From this description and those of individual installations, we see that Petercol creates new connections between the space and its existing lighting with each work. At times, he carries over experiences from one work to the next. He may repeat the same dimensions or shape, achieved with a simple tool — a profile spotlight with four shutters. Occasionally, he transfers prior experiences of projecting light forms into spaces using the preexisting architectural coordinates and edges.
The locations Petercol chooses for his works are, as in much of his practice, ephemeral interstitial spaces. For this project, they were selected for their proximity to existing lighting, which he incorporates into the work. This creates an ambivalent situation where we are unsure which light sources contribute to the form. In addition to the existing lights, Petercol adds another source to amplify the intensity of the light form while simultaneously, as he explains, marking the presence of the original light source.
What happens, however, when artificial intelligence, analyzing this text, triggers the deactivationof Petercol’s lights in certain spaces, returning them to their original state? Does the empty exhibition space remain part of the artwork? Whose artwork? Could this situation be likened to the erasure of another artist’s work, as Robert Rauschenberg did in 1953 when he approached Willem de Kooning, an artist he deeply respected, and requested a drawing he intended to erase?[6] The disruption of de Kooning’s work was not an act of disrespect toward the artist or an attack on his artistic vision but rather an experiment in creating through erasure. However, in Diocletian’s Cellars, nothing has been erased—only temporarily suspended. The exhibition spaces where the light installation is momentarily absent paradoxically become spaces of double presence, as Goran Petercol writes:
“When my projection is switched off, then, in that emptiness of the exhibition space, we are both present—I, who have left, and Tomo, who has entered. And then, conversely, I return, and he leaves. (…) By turning off my work’s projection, the space of the work remains within the context of art. It confirms that it is not nothing; on the contrary, it materializes as the interspace of the entirety of my sequence, additionally, as if illuminated by Tomo’s work.”
Radmila Iva Janković
[1] The curators communicate with the audience about Tomo Savić-Gecan’s nonexistent work. Untitled, 1998, 2020, 2022 (HDLU Zagreb; MSU Zagreb; SKD Prosvjeta, Zagreb).

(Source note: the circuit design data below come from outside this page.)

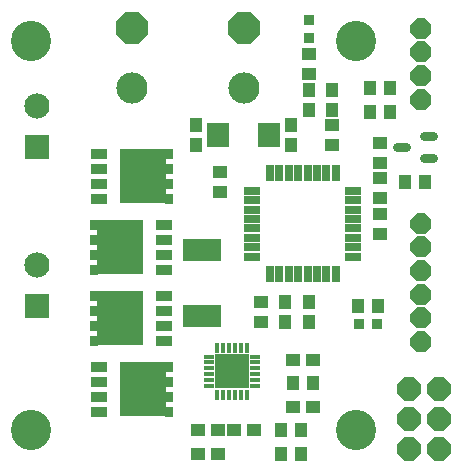
<source format=gts>
G75*
%MOIN*%
%OFA0B0*%
%FSLAX25Y25*%
%IPPOS*%
%LPD*%
%AMOC8*
5,1,8,0,0,1.08239X$1,22.5*
%
%ADD10R,0.04337X0.04731*%
%ADD11R,0.04731X0.04337*%
%ADD12C,0.10400*%
%ADD13OC8,0.10400*%
%ADD14OC8,0.07000*%
%ADD15OC8,0.07800*%
%ADD16R,0.03550X0.03550*%
%ADD17R,0.02600X0.05400*%
%ADD18R,0.05400X0.02600*%
%ADD19R,0.02723X0.03195*%
%ADD20R,0.05802X0.03195*%
%ADD21R,0.15557X0.18195*%
%ADD22R,0.12998X0.07487*%
%ADD23C,0.13400*%
%ADD24R,0.11424X0.11424*%
%ADD25R,0.01306X0.03550*%
%ADD26R,0.03550X0.01306*%
%ADD27R,0.07400X0.08400*%
%ADD28R,0.08400X0.08400*%
%ADD29C,0.08400*%
%ADD30C,0.02959*%
D10*
X0152549Y0024987D03*
X0159242Y0024987D03*
X0159242Y0032861D03*
X0152549Y0032861D03*
X0156486Y0048609D03*
X0163179Y0048609D03*
X0161801Y0068885D03*
X0153927Y0068885D03*
X0153927Y0075577D03*
X0161801Y0075577D03*
X0178140Y0074199D03*
X0184833Y0074199D03*
X0193888Y0115538D03*
X0200581Y0115538D03*
X0188770Y0139160D03*
X0182077Y0139160D03*
X0182077Y0147034D03*
X0188770Y0147034D03*
X0169675Y0146444D03*
X0169675Y0139751D03*
X0161801Y0139751D03*
X0155896Y0134633D03*
X0155896Y0127940D03*
X0161801Y0146444D03*
X0124400Y0134633D03*
X0124400Y0127940D03*
D11*
X0132274Y0118885D03*
X0132274Y0112192D03*
X0169675Y0127940D03*
X0169675Y0134633D03*
X0185423Y0128727D03*
X0185423Y0122034D03*
X0185423Y0116916D03*
X0185423Y0110223D03*
X0185423Y0105105D03*
X0185423Y0098412D03*
X0146053Y0075577D03*
X0146053Y0068885D03*
X0156486Y0056483D03*
X0163179Y0056483D03*
X0163179Y0040735D03*
X0156486Y0040735D03*
X0143494Y0032861D03*
X0136801Y0032861D03*
X0131683Y0032861D03*
X0124990Y0032861D03*
X0124990Y0024987D03*
X0131683Y0024987D03*
X0161801Y0151562D03*
X0161801Y0158255D03*
D12*
X0140148Y0146877D03*
X0102746Y0146877D03*
D13*
X0102746Y0166877D03*
X0140148Y0166877D03*
D14*
X0199203Y0166719D03*
X0199203Y0158845D03*
X0199203Y0150971D03*
X0199203Y0143097D03*
X0199203Y0101759D03*
X0199203Y0093885D03*
X0199203Y0086010D03*
X0199203Y0078136D03*
X0199203Y0070262D03*
X0199203Y0062388D03*
D15*
X0195266Y0046640D03*
X0205266Y0046640D03*
X0205266Y0036640D03*
X0195266Y0036640D03*
X0195266Y0026640D03*
X0205266Y0026640D03*
D16*
X0184439Y0068294D03*
X0178534Y0068294D03*
X0161801Y0163766D03*
X0161801Y0169672D03*
D17*
X0161408Y0118659D03*
X0164557Y0118659D03*
X0167707Y0118659D03*
X0170856Y0118659D03*
X0158258Y0118659D03*
X0155108Y0118659D03*
X0151959Y0118659D03*
X0148809Y0118659D03*
X0148809Y0084859D03*
X0151959Y0084859D03*
X0155108Y0084859D03*
X0158258Y0084859D03*
X0161408Y0084859D03*
X0164557Y0084859D03*
X0167707Y0084859D03*
X0170856Y0084859D03*
D18*
X0176733Y0090735D03*
X0176733Y0093885D03*
X0176733Y0097034D03*
X0176733Y0100184D03*
X0176733Y0103333D03*
X0176733Y0106483D03*
X0176733Y0109633D03*
X0176733Y0112782D03*
X0142933Y0112782D03*
X0142933Y0109633D03*
X0142933Y0106483D03*
X0142933Y0103333D03*
X0142933Y0100184D03*
X0142933Y0097034D03*
X0142933Y0093885D03*
X0142933Y0090735D03*
D19*
X0115191Y0110007D03*
X0115191Y0115007D03*
X0115191Y0120007D03*
X0115191Y0125007D03*
X0090301Y0101385D03*
X0090301Y0096385D03*
X0090301Y0091385D03*
X0090301Y0086385D03*
X0090301Y0077762D03*
X0090301Y0072762D03*
X0090301Y0067762D03*
X0090301Y0062762D03*
X0115191Y0054140D03*
X0115191Y0049140D03*
X0115191Y0044140D03*
X0115191Y0039140D03*
D20*
X0091841Y0039140D03*
X0091841Y0044140D03*
X0091841Y0049140D03*
X0091841Y0054140D03*
X0113652Y0062762D03*
X0113652Y0067762D03*
X0113652Y0072762D03*
X0113652Y0077762D03*
X0113652Y0086385D03*
X0113652Y0091385D03*
X0113652Y0096385D03*
X0113652Y0101385D03*
X0091841Y0110007D03*
X0091841Y0115007D03*
X0091841Y0120007D03*
X0091841Y0125007D03*
D21*
X0106451Y0117507D03*
X0099041Y0093885D03*
X0099041Y0070262D03*
X0106451Y0046640D03*
D22*
X0126368Y0071050D03*
X0126368Y0093097D03*
D23*
X0069282Y0032861D03*
X0177549Y0032861D03*
X0177549Y0162782D03*
X0069282Y0162782D03*
D24*
X0136211Y0052546D03*
D25*
X0137195Y0044770D03*
X0139163Y0044770D03*
X0141132Y0044770D03*
X0135226Y0044770D03*
X0133258Y0044770D03*
X0131289Y0044770D03*
X0131289Y0060322D03*
X0133258Y0060322D03*
X0135226Y0060322D03*
X0137195Y0060322D03*
X0139163Y0060322D03*
X0141132Y0060322D03*
D26*
X0143986Y0057467D03*
X0143986Y0055499D03*
X0143986Y0053530D03*
X0143986Y0051562D03*
X0143986Y0049593D03*
X0143986Y0047625D03*
X0128435Y0047625D03*
X0128435Y0049593D03*
X0128435Y0051562D03*
X0128435Y0053530D03*
X0128435Y0055499D03*
X0128435Y0057467D03*
D27*
X0131648Y0131286D03*
X0148648Y0131286D03*
D28*
X0071250Y0127349D03*
X0071250Y0074199D03*
D29*
X0071250Y0087979D03*
X0071250Y0141129D03*
D30*
X0191230Y0127349D02*
X0191230Y0127349D01*
X0194184Y0127349D01*
X0194184Y0127349D01*
X0191230Y0127349D01*
X0200285Y0123609D02*
X0200285Y0123609D01*
X0203239Y0123609D01*
X0203239Y0123609D01*
X0200285Y0123609D01*
X0200285Y0131089D02*
X0200285Y0131089D01*
X0203239Y0131089D01*
X0203239Y0131089D01*
X0200285Y0131089D01*
M02*

</source>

[2] The AI analysis of the accompanying curatorial text determines the presence and combination of Goran Petercol’s works within the framework of Tomo Savić- Gecan’s project, Untitled, 2024, in the substructures of Diocletian’s Palace, Split.
[3] Renata Salecl, Against Indifference, arkzin d.o.o. & Što,kako & za koga, Zagreb, 2002., str. 182–183.

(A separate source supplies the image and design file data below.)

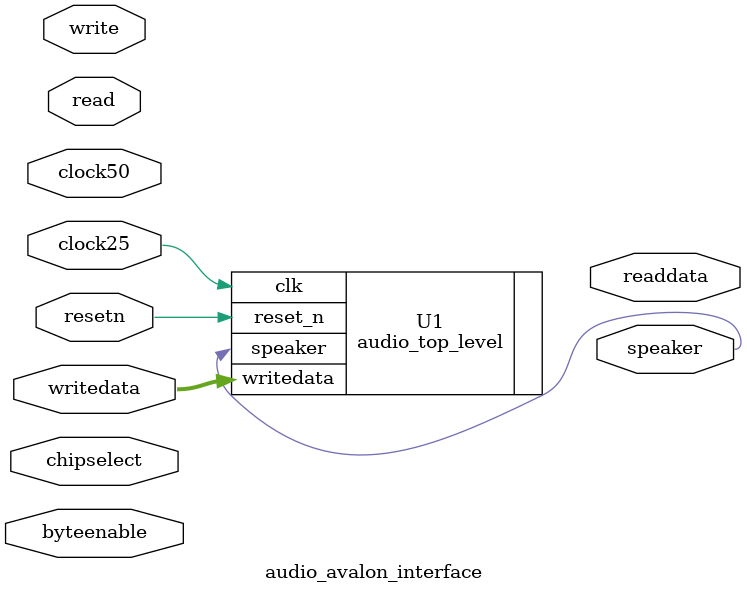
<source format=v>
module audio_avalon_interface (clock25, clock50, resetn, writedata, readdata, write, read,
	byteenable, chipselect, speaker);
	
	// signals for connecting to the Avalon fabric
	input clock25, clock50, resetn, read, write, chipselect;
	input [3:0] byteenable;
	input [31:0] writedata;
	output [31:0] readdata;
	
	// signal for exporting register contents outside of the embedded system
	output speaker;
	
	audio_top_level U1 ( .clk(clock25), .writedata(writedata), .reset_n(resetn), .speaker(speaker));
	
endmodule

</source>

[4] Meticulous descriptions of all site-specific light installations in this project, accompanied by photographs and sketches of future works taken on-site, were sent to everyone involved in the project.
[5]
[6] Jessica Davido, Erasure as an Act of Creation: Rauschenberg’s Erased de Kooning & the Presence of the Past, Academia.edu (accessedNovember 20, 2024)
I accepted Tomo Savić-Gecan’s proposal to use my works during the exhibition to perform his work because it allowed me to approach reality differently with my array. The fact is that my work will disappear after the exhibition ends. The duration of the exhibition was not determined by me but assigned to me. I accepted this convention. It is an external factor that determines the duration of my work. This demand for unconditional execution is essentially no different from Tomo’s termination of my work’s duration. Tomo’s work, too, is an external factor that unconditionally demands execution. His work was necessary for me to double the convention of the duration of the work within the exhibition.

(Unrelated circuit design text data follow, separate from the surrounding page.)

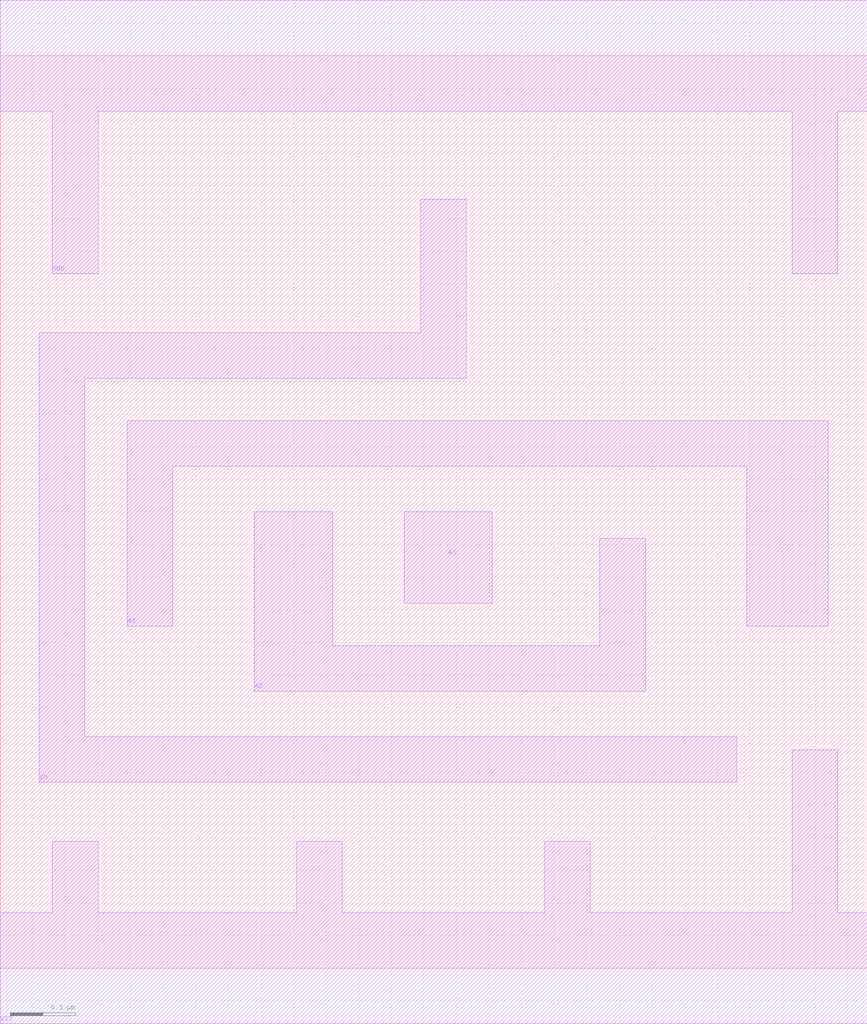
<source format=lef>
# 
# ******************************************************************************
# *                                                                            *
# *                   Copyright (C) 2004-2010, Nangate Inc.                    *
# *                           All rights reserved.                             *
# *                                                                            *
# * Nangate and the Nangate logo are trademarks of Nangate Inc.                *
# *                                                                            *
# * All trademarks, logos, software marks, and trade names (collectively the   *
# * "Marks") in this program are proprietary to Nangate or other respective    *
# * owners that have granted Nangate the right and license to use such Marks.  *
# * You are not permitted to use the Marks without the prior written consent   *
# * of Nangate or such third party that may own the Marks.                     *
# *                                                                            *
# * This file has been provided pursuant to a License Agreement containing     *
# * restrictions on its use. This file contains valuable trade secrets and     *
# * proprietary information of Nangate Inc., and is protected by U.S. and      *
# * international laws and/or treaties.                                        *
# *                                                                            *
# * The copyright notice(s) in this file does not indicate actual or intended  *
# * publication of this file.                                                  *
# *                                                                            *
# *     NGLibraryCreator, v2010.08-HR32-SP3-2010-08-05 - build 1009061800      *
# *                                                                            *
# ******************************************************************************
# 
# 
# Running on brazil06.nangate.com.br for user Giancarlo Franciscatto (gfr).
# Local time is now Fri, 3 Dec 2010, 19:32:18.
# Main process id is 27821.

VERSION 5.6 ;
BUSBITCHARS "[]" ;
DIVIDERCHAR "/" ;

MACRO NOR3_X2
  CLASS core ;
  FOREIGN NOR3_X2 0.0 0.0 ;
  ORIGIN 0 0 ;
  SYMMETRY X Y ;
  SITE FreePDK45_38x28_10R_NP_162NW_34O ;
  SIZE 1.33 BY 1.4 ;
  PIN A1
    DIRECTION INPUT ;
    ANTENNAPARTIALMETALAREA 0.0189 LAYER metal1 ;
    ANTENNAPARTIALMETALSIDEAREA 0.0715 LAYER metal1 ;
    ANTENNAGATEAREA 0.1045 ;
    PORT
      LAYER metal1 ;
        POLYGON 0.62 0.56 0.755 0.56 0.755 0.7 0.62 0.7  ;
    END
  END A1
  PIN A2
    DIRECTION INPUT ;
    ANTENNAPARTIALMETALAREA 0.07815 LAYER metal1 ;
    ANTENNAPARTIALMETALSIDEAREA 0.2704 LAYER metal1 ;
    ANTENNAGATEAREA 0.1045 ;
    PORT
      LAYER metal1 ;
        POLYGON 0.39 0.425 0.99 0.425 0.99 0.66 0.92 0.66 0.92 0.495 0.51 0.495 0.51 0.7 0.39 0.7  ;
    END
  END A2
  PIN A3
    DIRECTION INPUT ;
    ANTENNAPARTIALMETALAREA 0.123025 LAYER metal1 ;
    ANTENNAPARTIALMETALSIDEAREA 0.4251 LAYER metal1 ;
    ANTENNAGATEAREA 0.1045 ;
    PORT
      LAYER metal1 ;
        POLYGON 0.195 0.525 0.265 0.525 0.265 0.77 1.145 0.77 1.145 0.525 1.27 0.525 1.27 0.84 0.195 0.84  ;
    END
  END A3
  PIN ZN
    DIRECTION OUTPUT ;
    ANTENNAPARTIALMETALAREA 0.1736 LAYER metal1 ;
    ANTENNAPARTIALMETALSIDEAREA 0.663 LAYER metal1 ;
    ANTENNADIFFAREA 0.2625 ;
    PORT
      LAYER metal1 ;
        POLYGON 0.06 0.285 1.13 0.285 1.13 0.355 0.13 0.355 0.13 0.905 0.715 0.905 0.715 1.18 0.645 1.18 0.645 0.975 0.06 0.975  ;
    END
  END ZN
  PIN VDD
    DIRECTION INOUT ;
    USE power ;
    SHAPE ABUTMENT ;
    PORT
      LAYER metal1 ;
        POLYGON 0 1.315 0.08 1.315 0.08 1.065 0.15 1.065 0.15 1.315 1.215 1.315 1.215 1.065 1.285 1.065 1.285 1.315 1.33 1.315 1.33 1.485 0 1.485  ;
    END
  END VDD
  PIN VSS
    DIRECTION INOUT ;
    USE ground ;
    SHAPE ABUTMENT ;
    PORT
      LAYER metal1 ;
        POLYGON 0 -0.085 1.33 -0.085 1.33 0.085 1.285 0.085 1.285 0.335 1.215 0.335 1.215 0.085 0.905 0.085 0.905 0.195 0.835 0.195 0.835 0.085 0.525 0.085 0.525 0.195 0.455 0.195 0.455 0.085 0.15 0.085 0.15 0.195 0.08 0.195 0.08 0.085 0 0.085  ;
    END
  END VSS
END NOR3_X2

END LIBRARY
#
# End of file
#

</source>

The selection of light installations to be activated and the moments in which they are activated are determined through a series of queries to a large language model and the analysis and interpretation of its responses.
In the first step, we request the large language model to break down each of the existing texts about Petercol’s exhibitions into six meaningful paragraphs. Each of these six paragraphs is then converted into a numerical representation in the form of a vector of real numbers (known as an “embedding vector“). The values of each vector represent the semantic content of the paragraph in numerical form.
The main text we use for comparison is the text by Radmila Iva Janković, specifically about this exhibition. This main text is also represented as a numerical vector, and we calculate the similarities between the vector representations of the paragraphs and the vector representation of the main text. The semantic relationship between these vector representations is calculated using the cosine similarity measure. The result of this step is six values between 0 and 1, which are used to rank the light installations. Depending on their ranking, a light installation will either be activated or not.
The goal is to have between three and six light installations activated at any given time. To determine the number of installations to be activated, we generate text summaries using the large language model. Summaries of 3, 4, 5, and 6 sentences in length are created for both the existing texts about previous exhibitions and the main text.
For each pair of summaries (one from the existing text and one from the main text, with lengths of N sentences where N equals 3, 4, 5, or 6), we calculate their relationship using cosine similarity. The result of this step is a set of similarity metrics for cases where the summaries are 3, 4, 5, or 6 sentences long. The length of the summaries (3, 4, 5, or 6 sentences) with the highest cosine similarity determines how many light installations will be activated.
With the ranking of light installations from the first step and the desired number of activated installations from the second step, the final selection of activated lights is made by choosing the N installations with the highest values from the first step, where N is the desired number determined in the second step.
In the final step, we use the existing texts to determine the day and time when the activated light installations will change. The existing texts used in the system for determining which installations will be activated are arranged in a specific sequence. To determine the day and time of the change, we extract summaries written in 6 sentences for two consecutive texts in the sequence. We then calculate the relationship between the consecutive texts using the cosine similarity of their vector representations, and based on the obtained values, we select the moment of change, which can occur after 1, 3, or 5 days, within the gallery’s working hours.